Un’ulteriore vicenda coinvolge la responsabile dell’Ufficio Legale dell’Ispettorato del Lavoro, Rosa Maria Trovato, peraltro già gravata da precedenti giudiziari in tema di reati contro la pubblica amministrazione,  l’imprenditore Orazio Emmanuele e il suo ragioniere Giovanni Patti. Nel corso di un’audizione tenuta dalla funzionaria alla presenza dei due soggetti sarebbe stato concordato arbitrariamente, in dispregio dei doveri di imparzialità, trasparenza e nel pieno “mercanteggiare” della funzione pubblica, il differimento del pagamento di una sanzione amministrativa derivante da un’ispezione effettuata dai Carabinieri presso un lido gestito da Emmanuele. In quest’occasione sarebbe emerso dalle indagini che Rosa Maria Trovato si sarebbe già prodigata per favorire l’archiviazione di ulteriori procedimenti sanzionatori a carico sia di Patti che Emmanuele originati, tra l’altro, da attività ispettive di un reparto della Guardia di Finanza e nelle quali erano state constatate violazioni in tema di lavoro irregolare.  I finanziari avrebbero rilevato che la Trovato si sarebbe recata, in due occasioni, presso un vivaio di Emmanuele per ricevere in dono delle piante.

Le risultanze investigative complessive rappresentate dal Nucleo di Polizia Economico- Finanziaria di Catania hanno posto in luce un quadro corruttivo consolidato e alimentato da uno spregiudicato scambio di favori attraverso il quale gli attori in campo, pubblici ufficiali, precedenti titolari di cariche istituzionali pubbliche e imprenditori, non hanno esitato a sancire accordi sacrificando i rilevanti interessi collettivi in gioco.

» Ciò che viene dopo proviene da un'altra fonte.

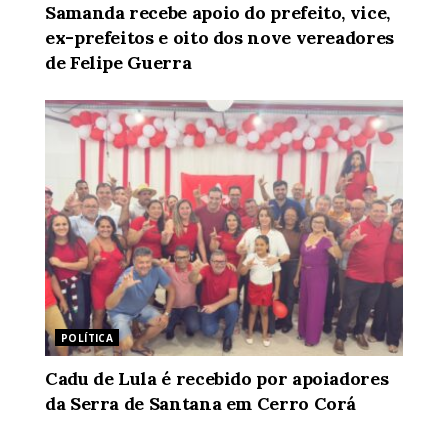
Samanda recebe apoio do prefeito, vice,
ex-prefeitos e oito dos nove vereadores
de Felipe Guerra
POLÍTICA
Cadu de Lula é recebido por apoiadores
da Serra de Santana em Cerro Corá
POLÍTICA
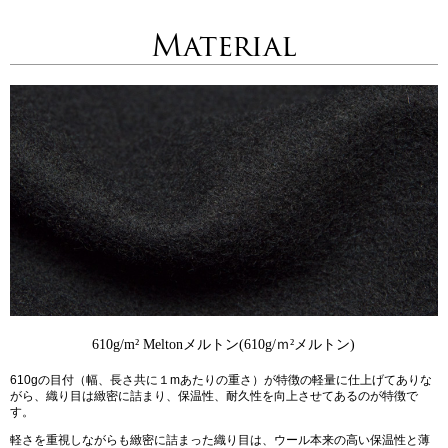
Material
610g/m² Melton
メルトン(610g/ｍ²メルトン)
610gの目付（幅、長さ共に１mあたりの重さ）が特徴の軽量に仕上げてありな
がら、織り目は緻密に詰まり、保温性、耐久性を向上させてあるのが特徴で
す。
軽さを重視しながらも緻密に詰まった織り目は、ウール本来の高い保温性と薄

L’invio immediato di un sostituto alla direzione dell’Ispettorato Territoriale del Lavoro di Catania. È quanto ha disposto l’assessore regionale Mariella Ippolito dopo l’operazione “Black Job” del nucleo economico e finanziario della Guardia di Finanza di Catania. “Forniremo ogni forma di collaborazione utile agli organi inquirenti – ha commentato l’assessore Ippolito – e adotteremo i provvedimenti conseguenziali”. A Catania arriverà l’attuale direttore dell’Ispettorato Territoriale del Lavoro di Palermo Venerando Lo Conti. “La designazione di un sostituto – ha concluso l’esponente della Giunta Regionale – consentirà la piena funzionalità del servizio nel rispetto della legalità”.